-- PROBLEM TO SOLVE --
Leaving out the images, please reproduce each line below exactly.

Dataset entries

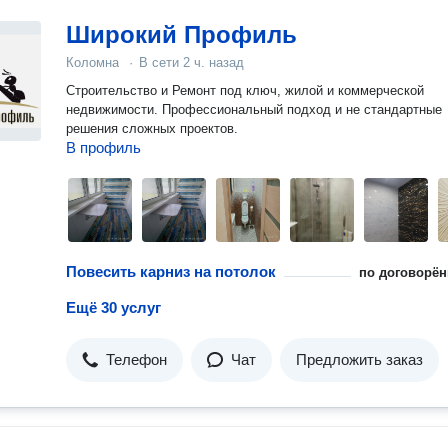
Широкий Профиль
Коломна
·
В сети
2 ч. назад
Строительство и Ремонт под ключ, жилой и коммерческой
недвижимости. Профессиональный подход и не стандартные
решения сложных проектов.
В профиль
Повесить карниз на потолок
по договорён
Ещё 30 услуг
Телефон
Чат
Предложить заказ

-- TASK RESPONSE --
Широкий Профиль
Коломна
·
В сети
2 ч. назад
Строительство и Ремонт под ключ, жилой и коммерческой
недвижимости. Профессиональный подход и не стандартные
решения сложных проектов.
В профиль
Повесить карниз на потолок
по договорён
Ещё 30 услуг
Телефон
Чат
Предложить заказ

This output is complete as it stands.